---- PAGE EXTRACT

Bulk: Automatic resume (default)
resume defaults to true. It doesn't matter whether it's the first run or a resume: the same script works for both starting and continuing. The first run starts from cursor 0; if the process is interrupted (Ctrl+C, crash, etc.), running the script again continues from the last checkpoint. You don't need to pass resume: false on the first run or change anything to resume.

Graceful shutdown
On SIGINT (Ctrl+C) or SIGTERM, the bulk importer checkpoints progress, sets the run status to aborted, closes the SQLite database cleanly (so WAL is checkpointed and the file is not left open), then exits. You can safely interrupt a long-running bulk and resume later.

The JS API can run the dirty-key tracker in-process via m.startDirtyTracker() / m.stopDirtyTracker(), so the full flow stays inside a single script.

For a real cutover, the simplest flow is: let bulk finish, stop the app that still writes to Redis, press Enter to apply the final dirty set, run migrateSearch() if you use FT.*, and then switch traffic to RESPLite.

The KV bulk flow imports strings, hashes, sets, lists, and zsets. If your source also uses FT.* indices, see Migrating RediSearch indices.

Renamed CONFIG command

If your Redis instance has the CONFIG command renamed (a common hardening practice), pass the new name to createMigration:

const m = createMigration({
  from: 'redis://10.0.0.10:6379',
  to:   './resplite.db',
  runId: 'run_001',
  configCommand: 'MYCONFIG',  // the renamed command
});

// preflight will use MYCONFIG GET notify-keyspace-events
const info = await m.preflight();
// info.configCommandAvailable → false if the name is wrong

// enableKeyspaceNotifications will use MYCONFIG SET notify-keyspace-events KEA
const result = await m.enableKeyspaceNotifications({ value: 'KEA' });

The same configCommand override is used by preflight() and enableKeyspaceNotifications() in the programmatic flow.

Low-level re-exports

If you need more control, the individual functions and registry helpers are also exported:

import {
  runPreflight, runBulkImport, runApplyDirty, runVerify,
  getRun, getDirtyCounts, createRun, setRunStatus, logError,
} from 'resplite/migration';

JavaScript examples

Once connected through the redis client, you can use RESPLite with the usual Redis-style API.

Minimal embedded example

import { createClient } from 'redis';
import { createRESPlite } from 'resplite/embed';

const srv = await createRESPlite({ db: './my-app.db' });
const client = createClient({ socket: { port: srv.port, host: '127.0.0.1' } });
await client.connect();

await client.set('hello', 'world');
console.log(await client.get('hello'));  // → "world"

--------
---- ENTRIES PROVIDED

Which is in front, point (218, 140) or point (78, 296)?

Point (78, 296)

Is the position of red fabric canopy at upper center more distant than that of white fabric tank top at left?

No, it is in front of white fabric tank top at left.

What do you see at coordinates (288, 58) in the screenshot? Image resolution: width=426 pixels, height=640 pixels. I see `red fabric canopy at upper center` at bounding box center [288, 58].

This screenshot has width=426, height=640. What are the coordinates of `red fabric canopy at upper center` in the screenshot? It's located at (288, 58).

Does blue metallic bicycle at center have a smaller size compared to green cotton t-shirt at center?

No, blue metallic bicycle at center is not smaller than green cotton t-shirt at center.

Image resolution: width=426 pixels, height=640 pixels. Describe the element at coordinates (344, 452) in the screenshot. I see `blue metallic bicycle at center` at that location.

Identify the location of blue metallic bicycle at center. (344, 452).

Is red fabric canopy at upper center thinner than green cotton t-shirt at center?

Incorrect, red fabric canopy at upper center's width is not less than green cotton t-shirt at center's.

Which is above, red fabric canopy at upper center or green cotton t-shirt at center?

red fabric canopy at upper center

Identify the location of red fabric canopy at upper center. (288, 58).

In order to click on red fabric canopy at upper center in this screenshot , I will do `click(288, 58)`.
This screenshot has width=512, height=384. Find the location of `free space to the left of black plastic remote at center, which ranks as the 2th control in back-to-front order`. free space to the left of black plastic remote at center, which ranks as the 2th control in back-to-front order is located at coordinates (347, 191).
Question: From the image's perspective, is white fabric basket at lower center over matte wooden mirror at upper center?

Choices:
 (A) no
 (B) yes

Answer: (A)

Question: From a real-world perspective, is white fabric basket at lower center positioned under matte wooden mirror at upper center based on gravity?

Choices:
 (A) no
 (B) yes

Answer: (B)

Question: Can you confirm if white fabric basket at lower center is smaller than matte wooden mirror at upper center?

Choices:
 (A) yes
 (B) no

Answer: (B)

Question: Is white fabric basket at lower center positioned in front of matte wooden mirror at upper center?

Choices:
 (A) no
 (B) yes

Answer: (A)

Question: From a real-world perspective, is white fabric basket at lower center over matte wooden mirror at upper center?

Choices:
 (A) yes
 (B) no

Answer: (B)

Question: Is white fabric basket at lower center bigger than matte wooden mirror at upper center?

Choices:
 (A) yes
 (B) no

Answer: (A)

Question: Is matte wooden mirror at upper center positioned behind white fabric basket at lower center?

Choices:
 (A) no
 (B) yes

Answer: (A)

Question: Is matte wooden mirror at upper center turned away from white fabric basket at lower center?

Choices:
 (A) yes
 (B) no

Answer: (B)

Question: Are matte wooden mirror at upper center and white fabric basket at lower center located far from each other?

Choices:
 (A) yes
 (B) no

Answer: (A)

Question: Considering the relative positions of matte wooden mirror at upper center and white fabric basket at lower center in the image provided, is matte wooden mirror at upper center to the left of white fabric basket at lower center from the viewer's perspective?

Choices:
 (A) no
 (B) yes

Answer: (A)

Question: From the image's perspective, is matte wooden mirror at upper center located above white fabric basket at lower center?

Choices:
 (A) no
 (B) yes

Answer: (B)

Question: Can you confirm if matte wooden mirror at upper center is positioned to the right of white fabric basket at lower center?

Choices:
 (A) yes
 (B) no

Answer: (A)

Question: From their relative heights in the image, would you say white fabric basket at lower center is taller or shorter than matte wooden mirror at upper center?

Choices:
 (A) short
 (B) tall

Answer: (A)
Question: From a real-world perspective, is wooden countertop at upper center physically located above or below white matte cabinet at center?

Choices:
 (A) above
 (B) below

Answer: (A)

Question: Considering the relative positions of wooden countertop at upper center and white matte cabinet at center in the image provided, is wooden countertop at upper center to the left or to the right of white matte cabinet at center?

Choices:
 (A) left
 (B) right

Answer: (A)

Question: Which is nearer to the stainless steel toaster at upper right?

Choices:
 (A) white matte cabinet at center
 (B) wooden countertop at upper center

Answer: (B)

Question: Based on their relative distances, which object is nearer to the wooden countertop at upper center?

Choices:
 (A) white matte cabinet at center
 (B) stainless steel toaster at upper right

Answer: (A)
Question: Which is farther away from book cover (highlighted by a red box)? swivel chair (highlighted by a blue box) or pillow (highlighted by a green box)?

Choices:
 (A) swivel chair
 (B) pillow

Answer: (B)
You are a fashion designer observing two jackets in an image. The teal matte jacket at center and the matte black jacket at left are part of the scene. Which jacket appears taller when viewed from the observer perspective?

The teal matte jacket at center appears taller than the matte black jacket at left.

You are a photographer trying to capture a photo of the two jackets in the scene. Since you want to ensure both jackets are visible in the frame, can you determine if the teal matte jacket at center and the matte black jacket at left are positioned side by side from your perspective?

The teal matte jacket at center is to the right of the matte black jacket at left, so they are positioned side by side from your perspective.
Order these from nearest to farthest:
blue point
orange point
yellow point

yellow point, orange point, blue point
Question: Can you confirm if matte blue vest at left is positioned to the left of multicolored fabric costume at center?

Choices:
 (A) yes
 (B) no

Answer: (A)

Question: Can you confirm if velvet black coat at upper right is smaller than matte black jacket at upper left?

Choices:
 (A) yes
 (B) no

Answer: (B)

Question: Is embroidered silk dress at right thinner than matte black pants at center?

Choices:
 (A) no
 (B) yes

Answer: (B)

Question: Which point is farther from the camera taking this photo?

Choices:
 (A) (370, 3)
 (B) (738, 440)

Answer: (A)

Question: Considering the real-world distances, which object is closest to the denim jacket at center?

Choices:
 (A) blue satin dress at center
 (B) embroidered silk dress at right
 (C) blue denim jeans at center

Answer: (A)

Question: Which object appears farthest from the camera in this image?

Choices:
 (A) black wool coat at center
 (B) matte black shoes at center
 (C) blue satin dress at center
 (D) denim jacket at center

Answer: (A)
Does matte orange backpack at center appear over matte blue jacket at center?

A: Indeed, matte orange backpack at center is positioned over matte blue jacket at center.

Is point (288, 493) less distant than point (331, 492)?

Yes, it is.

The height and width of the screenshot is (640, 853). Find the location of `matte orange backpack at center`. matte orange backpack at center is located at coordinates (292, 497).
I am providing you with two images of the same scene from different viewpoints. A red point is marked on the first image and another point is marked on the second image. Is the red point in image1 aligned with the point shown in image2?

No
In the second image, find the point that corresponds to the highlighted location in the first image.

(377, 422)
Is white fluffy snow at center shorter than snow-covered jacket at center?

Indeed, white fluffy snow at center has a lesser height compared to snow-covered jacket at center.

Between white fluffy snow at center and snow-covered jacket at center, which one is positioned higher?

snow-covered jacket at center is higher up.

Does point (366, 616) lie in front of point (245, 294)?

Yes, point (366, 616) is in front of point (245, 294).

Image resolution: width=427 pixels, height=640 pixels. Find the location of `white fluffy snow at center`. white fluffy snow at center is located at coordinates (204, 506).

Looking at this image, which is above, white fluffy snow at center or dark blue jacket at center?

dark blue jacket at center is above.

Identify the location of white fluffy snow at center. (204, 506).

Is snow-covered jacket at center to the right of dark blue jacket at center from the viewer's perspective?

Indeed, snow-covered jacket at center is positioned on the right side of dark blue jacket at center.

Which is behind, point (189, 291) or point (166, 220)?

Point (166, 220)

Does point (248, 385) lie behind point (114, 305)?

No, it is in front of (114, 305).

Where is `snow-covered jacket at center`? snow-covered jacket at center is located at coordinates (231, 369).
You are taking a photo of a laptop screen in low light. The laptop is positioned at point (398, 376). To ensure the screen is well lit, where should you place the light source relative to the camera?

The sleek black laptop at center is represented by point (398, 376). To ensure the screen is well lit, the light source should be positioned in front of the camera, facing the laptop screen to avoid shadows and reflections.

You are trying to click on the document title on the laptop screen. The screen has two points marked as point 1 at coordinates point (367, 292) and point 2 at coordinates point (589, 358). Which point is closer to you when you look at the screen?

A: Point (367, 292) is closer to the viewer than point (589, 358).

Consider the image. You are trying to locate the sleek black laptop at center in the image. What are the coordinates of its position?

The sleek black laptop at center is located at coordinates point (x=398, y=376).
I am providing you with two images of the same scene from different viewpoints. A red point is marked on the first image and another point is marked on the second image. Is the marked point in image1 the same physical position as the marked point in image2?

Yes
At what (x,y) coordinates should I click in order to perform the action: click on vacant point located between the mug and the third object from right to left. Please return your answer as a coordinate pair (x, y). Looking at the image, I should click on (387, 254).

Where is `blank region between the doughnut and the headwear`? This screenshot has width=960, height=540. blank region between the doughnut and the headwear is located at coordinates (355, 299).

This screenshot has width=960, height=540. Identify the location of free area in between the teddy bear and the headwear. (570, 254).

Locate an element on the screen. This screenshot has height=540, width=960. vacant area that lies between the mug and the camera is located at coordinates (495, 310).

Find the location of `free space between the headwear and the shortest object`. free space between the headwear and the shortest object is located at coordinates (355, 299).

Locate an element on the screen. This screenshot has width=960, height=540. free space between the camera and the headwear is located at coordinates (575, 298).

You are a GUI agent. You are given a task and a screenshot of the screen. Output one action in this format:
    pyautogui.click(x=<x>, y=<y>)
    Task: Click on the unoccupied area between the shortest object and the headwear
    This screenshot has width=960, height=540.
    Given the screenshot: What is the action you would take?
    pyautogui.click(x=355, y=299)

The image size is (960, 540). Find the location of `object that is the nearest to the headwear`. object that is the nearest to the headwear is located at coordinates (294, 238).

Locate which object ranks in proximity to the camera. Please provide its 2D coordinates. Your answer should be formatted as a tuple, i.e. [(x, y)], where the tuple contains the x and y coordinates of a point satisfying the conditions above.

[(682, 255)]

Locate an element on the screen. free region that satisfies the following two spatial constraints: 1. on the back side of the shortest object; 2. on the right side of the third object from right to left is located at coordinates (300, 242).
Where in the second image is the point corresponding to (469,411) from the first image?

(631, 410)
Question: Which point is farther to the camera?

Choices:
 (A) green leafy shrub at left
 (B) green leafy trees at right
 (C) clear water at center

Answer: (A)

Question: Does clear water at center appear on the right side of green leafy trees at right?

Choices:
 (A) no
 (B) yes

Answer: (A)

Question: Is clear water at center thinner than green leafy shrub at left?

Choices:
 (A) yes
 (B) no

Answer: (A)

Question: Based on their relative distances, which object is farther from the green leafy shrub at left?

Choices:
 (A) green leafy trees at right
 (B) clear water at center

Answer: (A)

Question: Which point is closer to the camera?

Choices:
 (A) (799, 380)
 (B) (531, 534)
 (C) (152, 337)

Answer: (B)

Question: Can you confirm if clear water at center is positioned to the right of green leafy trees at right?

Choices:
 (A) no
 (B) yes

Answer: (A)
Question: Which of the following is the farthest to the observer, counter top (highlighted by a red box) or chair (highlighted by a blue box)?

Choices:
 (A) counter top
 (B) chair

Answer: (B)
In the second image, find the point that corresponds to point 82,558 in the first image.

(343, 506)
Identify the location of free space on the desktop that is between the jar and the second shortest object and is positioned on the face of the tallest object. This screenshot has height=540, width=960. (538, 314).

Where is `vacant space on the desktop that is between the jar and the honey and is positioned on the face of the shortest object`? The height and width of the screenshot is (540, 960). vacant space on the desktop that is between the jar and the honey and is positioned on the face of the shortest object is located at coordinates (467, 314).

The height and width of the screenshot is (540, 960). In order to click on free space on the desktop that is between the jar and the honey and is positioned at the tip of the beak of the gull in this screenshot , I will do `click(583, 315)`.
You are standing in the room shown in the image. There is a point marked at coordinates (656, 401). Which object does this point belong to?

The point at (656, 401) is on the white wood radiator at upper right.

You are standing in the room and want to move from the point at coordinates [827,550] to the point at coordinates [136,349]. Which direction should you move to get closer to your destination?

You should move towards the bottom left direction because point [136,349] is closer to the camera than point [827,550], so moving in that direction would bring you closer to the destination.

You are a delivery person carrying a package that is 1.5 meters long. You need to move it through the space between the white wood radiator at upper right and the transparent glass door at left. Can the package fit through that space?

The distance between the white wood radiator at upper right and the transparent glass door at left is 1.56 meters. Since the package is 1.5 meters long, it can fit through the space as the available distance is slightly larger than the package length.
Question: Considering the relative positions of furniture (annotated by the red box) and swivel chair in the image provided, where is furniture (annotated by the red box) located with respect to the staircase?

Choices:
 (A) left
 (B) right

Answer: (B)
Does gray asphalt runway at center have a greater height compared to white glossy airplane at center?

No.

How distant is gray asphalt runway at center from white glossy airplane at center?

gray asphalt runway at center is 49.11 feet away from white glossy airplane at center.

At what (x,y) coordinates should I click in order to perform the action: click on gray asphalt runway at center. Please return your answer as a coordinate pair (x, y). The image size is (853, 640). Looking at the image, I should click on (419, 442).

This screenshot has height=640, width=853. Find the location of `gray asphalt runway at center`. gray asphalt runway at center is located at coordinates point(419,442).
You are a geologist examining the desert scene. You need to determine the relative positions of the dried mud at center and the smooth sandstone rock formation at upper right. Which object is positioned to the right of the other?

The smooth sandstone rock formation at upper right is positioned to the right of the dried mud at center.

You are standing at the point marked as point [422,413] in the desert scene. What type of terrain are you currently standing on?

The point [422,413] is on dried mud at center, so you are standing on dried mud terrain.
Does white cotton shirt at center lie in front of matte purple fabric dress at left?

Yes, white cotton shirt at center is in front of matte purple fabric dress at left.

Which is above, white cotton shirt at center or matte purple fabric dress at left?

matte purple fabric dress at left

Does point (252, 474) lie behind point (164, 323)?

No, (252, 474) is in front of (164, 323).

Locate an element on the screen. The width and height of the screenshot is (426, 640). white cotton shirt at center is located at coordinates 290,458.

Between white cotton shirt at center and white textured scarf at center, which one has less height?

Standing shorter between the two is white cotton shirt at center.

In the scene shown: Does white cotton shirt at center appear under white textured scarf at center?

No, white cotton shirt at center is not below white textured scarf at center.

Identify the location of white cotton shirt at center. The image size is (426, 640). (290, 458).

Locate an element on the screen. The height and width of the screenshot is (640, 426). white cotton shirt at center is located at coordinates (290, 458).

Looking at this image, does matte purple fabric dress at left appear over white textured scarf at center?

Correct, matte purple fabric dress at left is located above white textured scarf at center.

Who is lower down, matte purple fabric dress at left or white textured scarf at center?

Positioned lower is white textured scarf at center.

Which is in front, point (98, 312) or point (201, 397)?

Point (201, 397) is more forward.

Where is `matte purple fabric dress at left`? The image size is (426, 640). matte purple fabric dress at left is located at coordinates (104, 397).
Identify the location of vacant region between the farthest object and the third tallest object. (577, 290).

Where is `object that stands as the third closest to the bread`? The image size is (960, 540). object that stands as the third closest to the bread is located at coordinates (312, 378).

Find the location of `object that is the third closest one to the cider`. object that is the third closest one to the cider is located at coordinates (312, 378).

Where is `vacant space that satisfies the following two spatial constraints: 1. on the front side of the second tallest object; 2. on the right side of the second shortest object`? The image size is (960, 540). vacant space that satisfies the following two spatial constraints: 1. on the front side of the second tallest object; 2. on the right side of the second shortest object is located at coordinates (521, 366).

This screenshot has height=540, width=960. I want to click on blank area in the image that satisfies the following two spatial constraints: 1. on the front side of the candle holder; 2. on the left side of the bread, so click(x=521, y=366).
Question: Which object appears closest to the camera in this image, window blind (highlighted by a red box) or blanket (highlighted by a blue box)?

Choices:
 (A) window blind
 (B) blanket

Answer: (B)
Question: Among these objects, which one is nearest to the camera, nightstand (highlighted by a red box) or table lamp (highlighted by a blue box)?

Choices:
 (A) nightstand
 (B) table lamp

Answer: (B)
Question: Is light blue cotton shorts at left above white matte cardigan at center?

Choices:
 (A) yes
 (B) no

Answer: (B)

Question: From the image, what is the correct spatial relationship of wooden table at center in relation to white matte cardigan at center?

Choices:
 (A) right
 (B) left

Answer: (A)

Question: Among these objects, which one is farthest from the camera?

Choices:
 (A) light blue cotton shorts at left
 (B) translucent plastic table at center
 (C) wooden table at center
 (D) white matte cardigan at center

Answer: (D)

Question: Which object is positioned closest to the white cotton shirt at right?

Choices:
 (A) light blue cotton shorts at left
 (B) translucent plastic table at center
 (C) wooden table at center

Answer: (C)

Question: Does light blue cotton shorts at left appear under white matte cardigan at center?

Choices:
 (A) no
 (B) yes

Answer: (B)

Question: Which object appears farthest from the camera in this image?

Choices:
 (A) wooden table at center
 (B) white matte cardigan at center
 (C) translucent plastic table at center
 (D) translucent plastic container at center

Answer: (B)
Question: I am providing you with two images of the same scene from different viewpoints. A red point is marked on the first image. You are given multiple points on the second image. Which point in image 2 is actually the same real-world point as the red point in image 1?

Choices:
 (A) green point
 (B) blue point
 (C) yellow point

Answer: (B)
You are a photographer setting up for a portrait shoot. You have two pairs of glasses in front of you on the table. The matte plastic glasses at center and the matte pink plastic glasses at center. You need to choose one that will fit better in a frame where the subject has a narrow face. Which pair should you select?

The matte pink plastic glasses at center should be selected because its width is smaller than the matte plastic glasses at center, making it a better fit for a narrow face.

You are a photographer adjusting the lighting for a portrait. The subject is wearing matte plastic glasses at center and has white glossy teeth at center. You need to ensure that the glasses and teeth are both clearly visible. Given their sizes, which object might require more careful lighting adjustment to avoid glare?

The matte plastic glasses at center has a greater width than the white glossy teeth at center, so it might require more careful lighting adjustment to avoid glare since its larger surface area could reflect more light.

--------

■ PARTS OF THE EXERCISE ■
1. In the RESPLite migration notes, what run status does the bulk importer set when it receives SIGINT or SIGTERM?
2. Summarize the RESPLite migration notes in two sentences.
3. Proceed with the RESPLite migration notes from the point where they stop.

■ YOUR RESPONSES ■
1. It sets the run status to aborted.

2. The bulk importer resumes automatically from its last checkpoint by default, and on SIGINT or SIGTERM it saves progress, marks the run as aborted and closes the SQLite database cleanly. The notes also show how to pass a renamed CONFIG command to createMigration, list the low-level functions exported from resplite/migration, and give a minimal embedded example that uses RESPLite through the usual Redis client API.

3.
await client.quit();
await srv.close();

Strings, TTL, and key operations

// SET with expiration
await client.set('session:abc', JSON.stringify({ user: 'alice' }));
await client.expire('session:abc', 3600);      // expire in 1 hour
console.log(await client.ttl('session:abc'));  // → 3600 (approx)

// Atomic counters
await client.set('visits', '0');
await client.incr('visits');
await client.incrBy('visits', 10);
console.log(await client.get('visits'));       // → "11"

// Multi-key operations
await client.mSet(['k1', 'v1', 'k2', 'v2']);
const values = await client.mGet(['k1', 'k2', 'missing']);
console.log(values);  // → ["v1", "v2", null]

// Key existence and deletion
console.log(await client.exists('k1'));        // → 1
await client.del('k1');
console.log(await client.exists('k1'));        // → 0

Hashes

await client.hSet('user:1', { name: 'Martin', age: '42', city: 'BCN' });

console.log(await client.hGet('user:1', 'name'));     // → "Martin"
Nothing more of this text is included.